Count C---a is restored to the command of his battalion _del Comercio_, which has been re-established (it having deserted to the federalists in the last revolution). It appears that the president's favourite plan is to have thirty thousand men under arms; and there is little doubt that he will bring this about. Sixteen new generals have been created; and General Tornel is made a General of Division. The Señora V---a has given a ball, at which she and other ladies appeared with trains, rehearsing, as it would seem, before the court drawing-rooms. I was told, and by good authority, that the present sent by Santa Anna to the lady of the commander-in-chief on her birth-day, was a box containing three general's belts, with a request that she would bestow them on those whom she considered most deserving of them; and that the lady herself buckled the sashes on her favoured knights, in her own boudoir. Thus was valour rewarded by the hand of beauty; and
"Thus should desert in arms be crowned."
Meanwhile the master of the house presents himself with a disturbed and gloomy countenance, and doubts much whether we can have any dinner to-day, because no one will sell anything, either for copper or silver; moreover hints darkly that they expect a _copper pronuniciamiento_ to-morrow; and observes that the shops are shut up.

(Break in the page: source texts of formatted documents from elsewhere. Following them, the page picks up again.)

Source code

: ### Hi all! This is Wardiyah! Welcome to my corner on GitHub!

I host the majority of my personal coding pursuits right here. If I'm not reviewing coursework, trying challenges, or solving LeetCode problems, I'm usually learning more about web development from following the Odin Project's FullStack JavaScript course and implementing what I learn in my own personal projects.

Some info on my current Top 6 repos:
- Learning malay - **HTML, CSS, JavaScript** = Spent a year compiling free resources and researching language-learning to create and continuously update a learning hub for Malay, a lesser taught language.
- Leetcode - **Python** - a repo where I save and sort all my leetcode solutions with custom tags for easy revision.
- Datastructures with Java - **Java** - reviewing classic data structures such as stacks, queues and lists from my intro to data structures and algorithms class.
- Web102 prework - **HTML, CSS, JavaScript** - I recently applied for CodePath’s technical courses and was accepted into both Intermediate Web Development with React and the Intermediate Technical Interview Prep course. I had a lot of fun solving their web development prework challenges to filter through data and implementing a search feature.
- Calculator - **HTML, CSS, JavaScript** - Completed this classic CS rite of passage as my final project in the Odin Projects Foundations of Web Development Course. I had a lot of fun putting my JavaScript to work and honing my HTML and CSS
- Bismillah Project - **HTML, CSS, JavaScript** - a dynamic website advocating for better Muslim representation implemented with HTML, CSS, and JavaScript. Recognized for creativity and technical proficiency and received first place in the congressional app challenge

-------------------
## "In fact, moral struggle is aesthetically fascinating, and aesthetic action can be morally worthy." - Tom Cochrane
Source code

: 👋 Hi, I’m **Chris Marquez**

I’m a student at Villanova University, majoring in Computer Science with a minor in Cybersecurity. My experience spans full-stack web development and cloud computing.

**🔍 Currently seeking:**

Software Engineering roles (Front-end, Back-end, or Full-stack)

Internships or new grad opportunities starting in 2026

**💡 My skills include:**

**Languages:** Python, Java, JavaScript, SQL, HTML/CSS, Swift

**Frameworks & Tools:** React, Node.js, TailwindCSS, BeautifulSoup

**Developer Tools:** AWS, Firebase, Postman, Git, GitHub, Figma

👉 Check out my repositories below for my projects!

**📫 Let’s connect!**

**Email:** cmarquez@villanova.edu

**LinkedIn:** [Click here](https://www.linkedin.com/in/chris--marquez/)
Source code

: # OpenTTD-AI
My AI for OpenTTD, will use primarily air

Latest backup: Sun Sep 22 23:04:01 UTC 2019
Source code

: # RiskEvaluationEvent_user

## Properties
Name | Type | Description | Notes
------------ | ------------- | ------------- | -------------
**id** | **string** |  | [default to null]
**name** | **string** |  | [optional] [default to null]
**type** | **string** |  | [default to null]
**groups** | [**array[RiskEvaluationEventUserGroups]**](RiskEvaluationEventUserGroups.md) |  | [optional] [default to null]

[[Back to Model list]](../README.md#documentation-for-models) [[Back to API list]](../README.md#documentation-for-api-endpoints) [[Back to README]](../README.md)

Since we could get no dinner, we went out to take a walk; and methinks the Tolucanos have a fierce and agitated aspect. We attempted to go to mass this morning, but there was a congregation of léperos, who filled not only the church, but the whole enclosure and the street beyond, so that we could not even approach the church door. Unfortunately we cannot get a diligence until the 21st.
They have brought us at last, I will not say dinner--but something to eat.